First and foremost, the law’s reference to “policies of liability insurance” means the definition of such policies as currently defined in the Nevada insurance code. In the commissioner’s letter to the governor, he further noted:

“The types of liability policies that are expected to be impacted by AB 398 include, but are not limited to: Medical Malpractice; Errors and Omissions and other professional liability policies; Directors and Officers; Cyber Liability; Employment Practices Liability; Pollution and Environmental Impairment; Fiduciary Liability; Construction Defect; Products and Clinical Trial Liability; and Excess and Umbrella Policies.”

Second and relatedly, the law does not apply to any policy that does not insure third-party liability exposures.

And third, the law does not apply to risk-retention groups.

One of the more hotly debated issues was whether the law would be construed to apply to policies purchased from non-admitted carriers. I believe that there are strong statutory construction arguments which dictate that the law not apply to non-admitted policies, and we presented those arguments to the Division of Insurance. There are even stronger arguments, however, that applying AB 398 to non-admitted policies would be impermissible under both the due process clause of the United States Constitution and the McCarran-Ferguson Act.

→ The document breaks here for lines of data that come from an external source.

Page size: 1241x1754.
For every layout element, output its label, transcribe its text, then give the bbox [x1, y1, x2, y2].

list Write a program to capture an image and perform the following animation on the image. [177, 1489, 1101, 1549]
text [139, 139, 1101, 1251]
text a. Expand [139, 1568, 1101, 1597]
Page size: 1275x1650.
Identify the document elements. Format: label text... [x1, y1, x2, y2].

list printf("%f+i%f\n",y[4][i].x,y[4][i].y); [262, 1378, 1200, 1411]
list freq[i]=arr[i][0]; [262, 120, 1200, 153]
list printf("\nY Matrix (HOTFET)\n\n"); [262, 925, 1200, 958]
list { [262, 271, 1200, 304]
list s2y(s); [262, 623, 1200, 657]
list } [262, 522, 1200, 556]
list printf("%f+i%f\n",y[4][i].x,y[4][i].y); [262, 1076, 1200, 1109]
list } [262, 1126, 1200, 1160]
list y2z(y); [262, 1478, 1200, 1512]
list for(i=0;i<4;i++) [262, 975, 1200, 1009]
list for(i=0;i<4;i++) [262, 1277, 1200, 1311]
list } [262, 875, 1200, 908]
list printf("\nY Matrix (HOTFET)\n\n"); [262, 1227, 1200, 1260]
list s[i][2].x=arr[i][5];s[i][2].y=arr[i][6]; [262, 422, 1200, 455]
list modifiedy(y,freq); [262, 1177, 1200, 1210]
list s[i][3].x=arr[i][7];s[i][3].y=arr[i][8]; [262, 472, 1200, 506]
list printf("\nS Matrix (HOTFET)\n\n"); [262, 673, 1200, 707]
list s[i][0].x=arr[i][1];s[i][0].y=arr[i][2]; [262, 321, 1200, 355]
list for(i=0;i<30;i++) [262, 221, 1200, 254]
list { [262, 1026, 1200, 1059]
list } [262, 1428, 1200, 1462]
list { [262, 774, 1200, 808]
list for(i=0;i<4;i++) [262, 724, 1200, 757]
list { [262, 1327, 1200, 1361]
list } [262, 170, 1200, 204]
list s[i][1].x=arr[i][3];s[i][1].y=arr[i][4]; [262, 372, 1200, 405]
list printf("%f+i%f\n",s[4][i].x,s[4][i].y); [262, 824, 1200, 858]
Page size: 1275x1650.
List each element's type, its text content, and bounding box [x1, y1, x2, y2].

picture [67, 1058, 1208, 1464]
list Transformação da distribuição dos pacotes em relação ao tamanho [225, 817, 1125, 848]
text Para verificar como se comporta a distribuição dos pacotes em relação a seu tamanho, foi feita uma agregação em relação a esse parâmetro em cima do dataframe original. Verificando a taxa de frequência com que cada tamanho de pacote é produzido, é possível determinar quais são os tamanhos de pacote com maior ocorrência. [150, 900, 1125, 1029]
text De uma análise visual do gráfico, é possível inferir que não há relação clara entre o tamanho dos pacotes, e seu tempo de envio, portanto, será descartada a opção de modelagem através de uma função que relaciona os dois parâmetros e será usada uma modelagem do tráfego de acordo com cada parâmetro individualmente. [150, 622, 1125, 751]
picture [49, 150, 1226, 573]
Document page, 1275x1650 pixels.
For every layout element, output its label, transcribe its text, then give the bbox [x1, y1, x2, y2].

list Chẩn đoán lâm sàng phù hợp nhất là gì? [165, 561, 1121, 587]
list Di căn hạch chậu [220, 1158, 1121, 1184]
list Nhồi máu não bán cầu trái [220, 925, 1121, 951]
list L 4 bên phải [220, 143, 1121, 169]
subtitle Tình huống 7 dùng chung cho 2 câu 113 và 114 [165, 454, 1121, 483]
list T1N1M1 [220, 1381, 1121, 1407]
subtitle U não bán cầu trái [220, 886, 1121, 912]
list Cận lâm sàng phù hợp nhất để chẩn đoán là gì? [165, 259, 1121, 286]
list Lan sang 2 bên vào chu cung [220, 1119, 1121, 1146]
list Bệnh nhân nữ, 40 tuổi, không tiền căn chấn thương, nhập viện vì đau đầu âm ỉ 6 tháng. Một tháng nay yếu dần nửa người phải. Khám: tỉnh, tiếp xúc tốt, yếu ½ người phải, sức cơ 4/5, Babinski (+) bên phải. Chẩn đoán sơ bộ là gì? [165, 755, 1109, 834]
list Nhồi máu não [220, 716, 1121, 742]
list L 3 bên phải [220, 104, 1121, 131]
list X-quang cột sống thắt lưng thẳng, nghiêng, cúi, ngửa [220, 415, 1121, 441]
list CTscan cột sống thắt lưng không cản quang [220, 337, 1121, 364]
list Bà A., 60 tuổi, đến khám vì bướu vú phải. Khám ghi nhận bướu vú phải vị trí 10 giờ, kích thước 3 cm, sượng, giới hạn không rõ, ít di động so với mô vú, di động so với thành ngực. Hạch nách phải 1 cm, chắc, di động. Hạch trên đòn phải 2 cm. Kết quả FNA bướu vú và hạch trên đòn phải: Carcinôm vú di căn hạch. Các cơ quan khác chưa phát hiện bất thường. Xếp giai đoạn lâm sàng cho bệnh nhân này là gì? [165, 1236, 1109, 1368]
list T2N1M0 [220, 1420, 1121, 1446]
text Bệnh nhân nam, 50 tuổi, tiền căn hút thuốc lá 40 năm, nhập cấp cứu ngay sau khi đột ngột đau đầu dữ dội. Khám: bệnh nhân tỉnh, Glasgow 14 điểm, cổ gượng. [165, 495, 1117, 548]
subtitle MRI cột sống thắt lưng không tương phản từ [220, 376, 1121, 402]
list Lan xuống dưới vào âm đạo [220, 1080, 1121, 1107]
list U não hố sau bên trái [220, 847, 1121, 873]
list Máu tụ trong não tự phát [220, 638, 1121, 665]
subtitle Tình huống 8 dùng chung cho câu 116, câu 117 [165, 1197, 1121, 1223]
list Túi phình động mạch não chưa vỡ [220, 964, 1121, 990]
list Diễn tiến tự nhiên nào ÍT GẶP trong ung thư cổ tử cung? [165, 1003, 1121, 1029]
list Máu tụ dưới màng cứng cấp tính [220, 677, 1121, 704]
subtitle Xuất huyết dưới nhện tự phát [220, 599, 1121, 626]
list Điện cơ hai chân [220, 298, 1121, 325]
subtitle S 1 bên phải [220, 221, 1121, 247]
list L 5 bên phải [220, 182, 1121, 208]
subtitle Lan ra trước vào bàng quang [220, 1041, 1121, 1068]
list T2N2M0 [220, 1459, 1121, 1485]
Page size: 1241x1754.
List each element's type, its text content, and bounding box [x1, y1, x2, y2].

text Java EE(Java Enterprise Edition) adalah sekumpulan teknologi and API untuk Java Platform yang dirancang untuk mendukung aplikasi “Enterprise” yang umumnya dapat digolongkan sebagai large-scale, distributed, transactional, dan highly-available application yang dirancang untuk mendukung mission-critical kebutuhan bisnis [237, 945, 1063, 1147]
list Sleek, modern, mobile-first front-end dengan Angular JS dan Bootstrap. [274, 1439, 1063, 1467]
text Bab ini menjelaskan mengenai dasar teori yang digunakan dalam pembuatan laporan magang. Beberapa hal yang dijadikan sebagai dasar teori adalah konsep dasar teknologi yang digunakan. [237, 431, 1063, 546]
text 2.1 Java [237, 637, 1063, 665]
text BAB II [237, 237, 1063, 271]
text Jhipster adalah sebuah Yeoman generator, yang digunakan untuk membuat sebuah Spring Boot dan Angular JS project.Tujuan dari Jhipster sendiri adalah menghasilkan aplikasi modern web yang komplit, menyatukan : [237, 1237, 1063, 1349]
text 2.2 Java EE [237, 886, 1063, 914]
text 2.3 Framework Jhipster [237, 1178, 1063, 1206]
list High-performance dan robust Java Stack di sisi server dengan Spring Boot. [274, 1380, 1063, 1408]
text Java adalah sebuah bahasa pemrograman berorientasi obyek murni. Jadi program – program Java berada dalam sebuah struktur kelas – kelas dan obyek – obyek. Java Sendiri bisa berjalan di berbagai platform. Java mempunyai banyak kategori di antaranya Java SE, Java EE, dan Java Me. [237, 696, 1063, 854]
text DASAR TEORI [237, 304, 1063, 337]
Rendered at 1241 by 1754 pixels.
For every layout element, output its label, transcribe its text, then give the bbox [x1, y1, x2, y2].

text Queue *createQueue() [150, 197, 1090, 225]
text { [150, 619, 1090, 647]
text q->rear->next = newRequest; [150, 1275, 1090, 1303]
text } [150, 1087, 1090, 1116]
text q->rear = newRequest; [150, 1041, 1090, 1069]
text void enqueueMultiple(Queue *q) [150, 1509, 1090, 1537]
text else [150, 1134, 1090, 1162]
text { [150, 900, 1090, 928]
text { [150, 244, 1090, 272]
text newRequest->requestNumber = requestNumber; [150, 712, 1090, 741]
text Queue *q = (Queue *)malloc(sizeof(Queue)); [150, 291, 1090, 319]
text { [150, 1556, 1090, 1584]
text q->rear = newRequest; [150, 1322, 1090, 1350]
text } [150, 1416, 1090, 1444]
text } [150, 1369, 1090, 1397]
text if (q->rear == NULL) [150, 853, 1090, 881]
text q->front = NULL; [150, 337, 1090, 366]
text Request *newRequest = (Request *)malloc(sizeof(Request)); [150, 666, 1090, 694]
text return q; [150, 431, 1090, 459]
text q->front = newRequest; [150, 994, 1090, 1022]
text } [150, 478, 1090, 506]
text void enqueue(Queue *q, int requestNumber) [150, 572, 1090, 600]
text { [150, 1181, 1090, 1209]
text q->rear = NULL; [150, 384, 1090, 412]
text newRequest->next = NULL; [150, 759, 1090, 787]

I believe that there are strong statutory construction arguments which dictate that the law not apply to non-admitted policies, and we presented those arguments to the Division of Insurance.

In the seminal 1962 Todd Shipyards case, the United States Supreme Court, quoting from the McCarran legislative debates which relied in part on the prior Supreme Court holdings on which McCarran itself had relied, squarely stated that “a State does not have power to tax contracts of insurance or reinsurance entered into outside its jurisdiction by individuals or corporations resident or domiciled therein covering risks within the State or to regulate such transactions in any way.”

The states do, of course, retain oversight over the brokers who intermediate the non-admitted markets on behalf of their clients, and both the scope of that authority and its limitations provide the framework for the Non-Admitted and Reinsurance Reform Act (NRRA) that was enacted as part of the Dodd-Frank Wall Street Reform Act in 2009.

The Nevada AB 398 experience reminded me both of the regulatory tumult that undergirded the non-admitted space prior to the enactment of the NRRA and of the regulatory certainty of the NRRA directive that only the home state of the insured can regulate the surplus lines’ broker’s activities, which have allowed that market to become so robust.

The AB 398 emergency regulation became effective on July 21, and, in accordance with Nevada law, it will expire 120 days thereafter, or on Nov. 21. Under Nevada law, an emergency regulation cannot be extended; therefore, a permanent regulation must be put into place through a formal rulemaking process, which already is underway.

One reason that the Nevada legislature moves quickly when it is in session is that there is a long time between sessions. Unless the governor convenes a special session, which is much less likely now, the legislature will not get an opportunity to repeal AB 398 until it next meets in January 2025.